Pour ce qui est de l’interprétation, je me suis efforcé de ne pas
faire obstacle à la profonde dimension spirituelle de cette musique
(qui touche chacun de diverses manières) par une « interprétation
» extrêmement personnelle, mais au contraire de la laisser parler
à partir de la partition même : car c’est Bach est notre guide,
et non notre égo d’interprète…
L’impact direct de l’ensemble résultant n’a cessé de
surprendre le public lors des concerts et semble l’avoir
profondément ému.
Des innombrables enregistrements de la Passion selon Saint Matthieu,
c’est le tout premier à reconnaître ce processus « sans
direction » – je suis heureux d’avoir pu aborder ce
chef-d’œuvre de cette manière.
L’enregistrement des 6 Concertos brandebourgeois de Bach (pour le
label Accent) a ensuite suivi en octobre 2009. Ici aussi, nous avons
écrit l’histoire par notre approche originale – non pas par
volonté d’écrire l’histoire mais parce que l’époque y était
à vrai dire prête, grâce notamment à nos efforts ininterrompus.

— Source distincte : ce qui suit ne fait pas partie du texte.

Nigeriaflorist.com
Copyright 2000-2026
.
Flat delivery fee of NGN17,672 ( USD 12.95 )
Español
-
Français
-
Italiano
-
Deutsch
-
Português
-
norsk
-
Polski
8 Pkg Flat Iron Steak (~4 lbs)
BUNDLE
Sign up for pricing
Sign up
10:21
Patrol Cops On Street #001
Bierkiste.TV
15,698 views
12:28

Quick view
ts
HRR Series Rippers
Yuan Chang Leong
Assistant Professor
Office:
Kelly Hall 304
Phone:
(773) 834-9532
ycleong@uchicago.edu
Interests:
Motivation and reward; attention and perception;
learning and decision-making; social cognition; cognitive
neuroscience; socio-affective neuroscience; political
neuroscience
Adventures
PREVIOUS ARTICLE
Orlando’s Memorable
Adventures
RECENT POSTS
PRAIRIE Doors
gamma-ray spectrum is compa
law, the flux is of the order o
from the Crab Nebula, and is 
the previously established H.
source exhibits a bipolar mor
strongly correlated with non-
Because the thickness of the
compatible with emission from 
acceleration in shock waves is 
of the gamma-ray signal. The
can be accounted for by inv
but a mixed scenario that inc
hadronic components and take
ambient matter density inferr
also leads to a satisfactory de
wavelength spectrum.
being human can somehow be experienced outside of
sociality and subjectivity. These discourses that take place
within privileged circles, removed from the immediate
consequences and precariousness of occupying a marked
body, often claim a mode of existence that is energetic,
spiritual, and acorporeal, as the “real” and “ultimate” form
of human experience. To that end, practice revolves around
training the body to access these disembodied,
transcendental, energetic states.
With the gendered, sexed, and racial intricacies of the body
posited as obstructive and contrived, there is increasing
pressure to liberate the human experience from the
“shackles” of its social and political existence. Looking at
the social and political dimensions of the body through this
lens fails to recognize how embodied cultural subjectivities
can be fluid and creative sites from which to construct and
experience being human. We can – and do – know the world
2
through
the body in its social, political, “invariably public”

Depuis peu, des changements majeurs sont survenus dans deux domaines
essentiels pour les Concertos brandebourgeois : d’abord la
volonté, le culot et la capacité de jouer de la trompette et du cor
de l’époque de Bach, et secondo l’utilisation du violoncello da
spalla, l’instrument auquel pensait Bach en écrivant «
violoncello » dans sa partition. Cet enregistrement combine pour la
première fois ces deux particularités – le trompettiste du
difficile deuxième Concerto (Jean-François Madeuf) et les deux
cornistes du premier Concerto (le même Jean-François Madeuf,
accompagné de son frère Pierre-Yves Madeuf) ont abandonné la
technique du compromis des pseudo-trompettes et cors naturels qui
faisait foi jusqu’à présent. Voilà plus de trente ans que
j’aspirais à ce moment, convaincu qu’il serait un jour possible,
et qui est ainsi réalisé aujourd’hui ! il en résulte une
sonorité nouvelle et audacieuse, et un nouvel équilibre de
l'ensemble.
L'utilisation de trois violoncelli da spalla a également favorisé
une approche rafraichissante du troisième Concerto : en introduisant
ces instruments plutôt que le violoncelle baroque « normal » au son
plus sombre (qui n’était pas encore accessible dans le contexte de
Bach), l’équilibre total est ici aussi devenu étonnamment
transparent ; en outre, l’abandon de la contrebasse (un octave plus
grave) souligne encore davantage le spectre sonore dans le registre
grave – d’ailleurs général dans l’étirement de la logique de
la partition.
Ce nouvel enregistrement des Concertos brandebourgeois illustre
clairement l’évolution qu’a connue la pratique d’exécution au
cours des trois dernières décennies, notamment de notre fait. De
très nombreuses anciennes techniques de jeu ont pu s’imposer ces
derniers temps, les expériences se sont accumulées ; mais certaines
des étapes importantes que nous portons ici à votre connaissance
n’avaient pas encore été entreprises. Il va de soi que nous
n’écrivons pas là le point final ; mais il est clair que Bach se
sent ici de nouveau chez lui, à mon avis !
Voilà ce que voulait vous dire Sigiswald, qui espère tout comme moi
que vous continuerez à former et à soutenir la chaîne de foi,
d’espoir et d’amour autour de La Petite Bande.